## [CONSIGNE]
Modifiez l'extrait sur la céramique dans les musées français depuis « Où peut-on voir » jusqu'à « collections publiques majeures. » inclus, en remplaçant « porcelaine » par « terre cuite ».

## [EXTRAIT DU DOCUMENT]

Depuis longtemps, de prestigieuses céramiques sont entrées dans les collections des musées français. Des institutions s’apprêtent pourtant à renouveler leurs présentations, alors que naît une polémique à Sèvres.
Où peut-on voir de la céramique dans les musées français ? À peu près partout. Les musées des beaux-arts comme les musées techniques (le Musée des arts et métiers, à Paris ; le Musée des arts et de l’industrie, à Saint-Étienne) exposent dans leur majorité des objets de grès, de faïence ou de porcelaine. Dresser un inventaire exhaustif des lieux aurait peu de sens, il s’agira ici de repérer les musées spécialisés et de mettre en évidence certaines collections publiques majeures.
À Rouen, le musée est en pleine mutation. Christine Germain-Donnat, conservatrice au Musée des beaux-arts et directrice du Musée de la céramique, souhaite offrir aux visiteurs « une présentation renouvelée des collections » (lire p. 17). Une scénographie plus spectaculaire a été mise en œuvre, correspondant pleinement à la faïence rouennaise du XVIIe et du XVIIIe siècle, une faïence d’apparat réservée à l’élite. Les grands plats ont donc retrouvé les murs du musée après une campagne de restauration et sont présentés « à la manière d’un cabinet de faïence ».
Projets d’évolution
Rouen était au XVIIIe siècle l’un des centres les plus actifs en matière de céramique. La collection est exemplaire et Christine Germain-Donnat souhaite en révéler tous les aspects, dans une volonté d’ouverture, au-delà de la céramique de Rouen. Ainsi, la présentation des reliefs restaurés en céramique des établissements parisiens Loebnitz montre l’application de la céramique à l’architecture. Ce printemps, le musée ouvre deux nouvelles salles consacrées à la présentation d’une collection de Sèvres jamais montrée, une centaine de pièces de grès et de porcelaine des XIXe et XXe siècles, dont des objets Art nouveau et un vase de Ruhlmann des années 1930 décoré par Mathurin Méheut. La céramique contemporaine n’est pas en reste, par le biais d’expositions temporaires et d’achats d’œuvres d’artistes (lire p. 17).

## [DONNÉES EXTRAITES]
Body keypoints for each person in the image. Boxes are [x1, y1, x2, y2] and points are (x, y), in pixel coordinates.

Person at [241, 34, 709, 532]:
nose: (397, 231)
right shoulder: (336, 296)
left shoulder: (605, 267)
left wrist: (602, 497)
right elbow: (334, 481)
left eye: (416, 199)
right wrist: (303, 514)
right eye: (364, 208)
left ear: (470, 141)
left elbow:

## [ZONE DE RÉPONSE]
Où peut-on voir de la céramique dans les musées français ? À peu près partout. Les musées des beaux-arts comme les musées techniques (le Musée des arts et métiers, à Paris ; le Musée des arts et de l’industrie, à Saint-Étienne) exposent dans leur majorité des objets de grès, de faïence ou de terre cuite. Dresser un inventaire exhaustif des lieux aurait peu de sens, il s’agira ici de repérer les musées spécialisés et de mettre en évidence certaines collections publiques majeures.